A Agroecologia é uma construção que não vem de ontem na mesorregião do Campo das Vertentes. Por isso, Tutuca faz uma análise positiva do avanço das ações. Além das atividades citadas, ela lembra a Rede Trem Natural comprometida com a transformação do sistema agroalimentar em Barbacena. “Este grupo vem trabalhando na certificação de alimentos, promove vários cursos, intercâmbios nas propriedades levando técnicos agrônomos para conversar com agricultores os modelos de plantio que não agridem o solo”, enumera. Contudo, embora cite tantos projetos, aponta para a falta de incentivo por parte do Estado, que considera pouco.


Não existe pragas, mas desafios.


Quem não entende nada de agroecologia, pode com Tutuca ver o princípio básico através de uma fala simples dela: "não existem pragas, mas insetos que devem ser controlados". Outro exemplo ilustrativo é a alternativa do gado ser tratado por homeopatia. Apenas duas, entre tantas ações e modo de ver a produção rural, que contribuem para uma vida melhor. “A Agroecologia só traz benefícios. Tanto para quem produz quanto para quem consome, além do bem para o meio ambiente. Uma política universal nesse sentido traria segurança a todos”, afirma.


Algumas semanas antes dessa conversa, os jornais locais trouxeram notícias otimistas. Apesar da pandemia e da crise econômica que vem como consequência, o setor agrário estaria crescendo e gerando mais empregos, segundo dados do Cadastro Geral de Empregos (Caged), divulgados pelo Ministério da Economia.


O fato, para leigos como eu, apontaria para um crescimento de oportunidades no campo. E esta foi a pergunta que fiz, se não era hora das pessoas começarem a fazer o caminho contrário do registrado pela história brasileira, da cidade para o campo.
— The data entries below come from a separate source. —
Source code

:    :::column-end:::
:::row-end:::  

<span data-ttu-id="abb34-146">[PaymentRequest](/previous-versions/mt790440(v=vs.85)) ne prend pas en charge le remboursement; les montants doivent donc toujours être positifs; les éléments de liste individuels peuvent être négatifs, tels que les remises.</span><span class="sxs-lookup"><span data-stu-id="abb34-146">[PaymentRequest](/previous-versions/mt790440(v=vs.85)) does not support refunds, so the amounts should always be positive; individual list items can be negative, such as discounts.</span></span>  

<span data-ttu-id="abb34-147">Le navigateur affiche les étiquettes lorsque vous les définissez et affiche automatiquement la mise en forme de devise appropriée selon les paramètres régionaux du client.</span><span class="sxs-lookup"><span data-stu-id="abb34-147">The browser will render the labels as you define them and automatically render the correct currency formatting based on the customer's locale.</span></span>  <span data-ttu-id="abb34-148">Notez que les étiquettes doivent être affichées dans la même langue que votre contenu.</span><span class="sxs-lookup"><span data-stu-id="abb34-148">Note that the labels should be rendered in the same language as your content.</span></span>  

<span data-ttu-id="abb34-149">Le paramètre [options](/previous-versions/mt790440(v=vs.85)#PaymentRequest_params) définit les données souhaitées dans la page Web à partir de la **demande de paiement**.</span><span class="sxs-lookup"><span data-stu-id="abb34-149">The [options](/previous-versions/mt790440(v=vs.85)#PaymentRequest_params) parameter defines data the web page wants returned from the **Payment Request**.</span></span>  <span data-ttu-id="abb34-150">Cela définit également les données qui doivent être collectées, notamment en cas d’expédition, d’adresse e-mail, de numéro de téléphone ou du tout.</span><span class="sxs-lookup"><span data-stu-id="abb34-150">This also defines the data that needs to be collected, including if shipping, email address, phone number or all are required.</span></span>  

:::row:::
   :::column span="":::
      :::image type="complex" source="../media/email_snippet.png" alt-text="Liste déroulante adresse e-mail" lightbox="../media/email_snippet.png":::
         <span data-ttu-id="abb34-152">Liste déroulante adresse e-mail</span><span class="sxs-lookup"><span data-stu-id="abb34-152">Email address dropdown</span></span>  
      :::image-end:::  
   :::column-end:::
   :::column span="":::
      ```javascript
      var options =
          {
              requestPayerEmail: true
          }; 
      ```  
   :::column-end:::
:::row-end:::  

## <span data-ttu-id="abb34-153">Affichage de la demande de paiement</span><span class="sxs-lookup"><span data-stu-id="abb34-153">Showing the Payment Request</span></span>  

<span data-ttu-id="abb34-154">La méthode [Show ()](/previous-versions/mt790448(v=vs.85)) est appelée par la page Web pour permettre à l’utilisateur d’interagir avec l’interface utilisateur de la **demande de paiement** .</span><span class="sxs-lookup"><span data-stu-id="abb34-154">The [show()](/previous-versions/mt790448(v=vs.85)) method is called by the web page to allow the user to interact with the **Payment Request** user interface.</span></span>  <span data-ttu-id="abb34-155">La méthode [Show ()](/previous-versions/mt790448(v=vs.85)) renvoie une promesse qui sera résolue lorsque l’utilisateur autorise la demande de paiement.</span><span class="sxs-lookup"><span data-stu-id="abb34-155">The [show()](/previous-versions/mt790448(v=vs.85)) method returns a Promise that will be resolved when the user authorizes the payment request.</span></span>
“A Agroecologia só traz benefícios. Tanto para quem produz quanto para quem consome, além do bem para o meio ambiente. Uma política universal nesse sentido traria segurança a todos”. Tutuca

Afinal, em 7 de julho, dia do produtor rural mineiro, comemorava-se também o fato de Minas Gerais ter 607,5 mil estabelecimentos agropecuários, quase 12% do total do país. O que significaria mais de 1,8 milhão de cidadãos ocupados numa época em que o desemprego avança sobre a realidade e ameaça a todos nós.


Mas para uma pessoa como Tutuca há tanto tempo no ativismo, manchetes assim não enchem tanto os olhos. “Uma pessoa que hoje faça a opção de viver da terra, ela tem que ter terra, ela tem que ter água, ela tem que ter assistência técnica”, lista mostrando as lacunas da questão agrária no país e, de forma cautelosa, conclui que a zona rural ainda não pode ser uma alternativa para todas as pessoas.


Na realidade, Tutuca nos revela que, ao contrário, já está havendo um desespero por parte dos trabalhadores rurais de Barbacena, por exemplo. A produção na região é enorme, ela conhece de perto e aponta grande perda de alimentos. As iniciativas de sucesso, nesse caso, são isoladas. E o problema não está na produção, mas no comércio. “Não há uma política no momento que melhore a comercialização. O que há hoje é a agricultura familiar mais empobrecida. Se há dados de expansão não é para agricultura familiar, isso é pro agronegócio, pros grandes produtores”, analisa.


“Uma pessoa que hoje faça a opção de viver da terra, ela tem que ter terra, ela tem que ter água, ela tem que ter assistência técnica”. Tutuca

Enquanto o presidente do Sindicato Rural de Barbacena, que representa os produtores de dez municípios da região, Renato Laguardia, disse que “as pessoas estão comendo mais na pandemia”, Tutuca percebe o empobrecimento dos trabalhadores e a dificuldade de adquirir alimentos. “Auxilio emergencial não cobre trabalho formal com resultado lá na frente. Não vejo que os agricultores estão numa boa situação até agora”, lamenta.

Talvez o grande diferencial do olhar feminino de que ela fala seja este mesmo. Não se conformar com a fome de ninguém, pensar no futuro, lutar para que todos e todas tenham o retorno exato do que produz e um mercado acessível aos trabalhadores. Um equilíbrio que devemos buscar nos modos com a natureza e também na vida social, não é mesmo?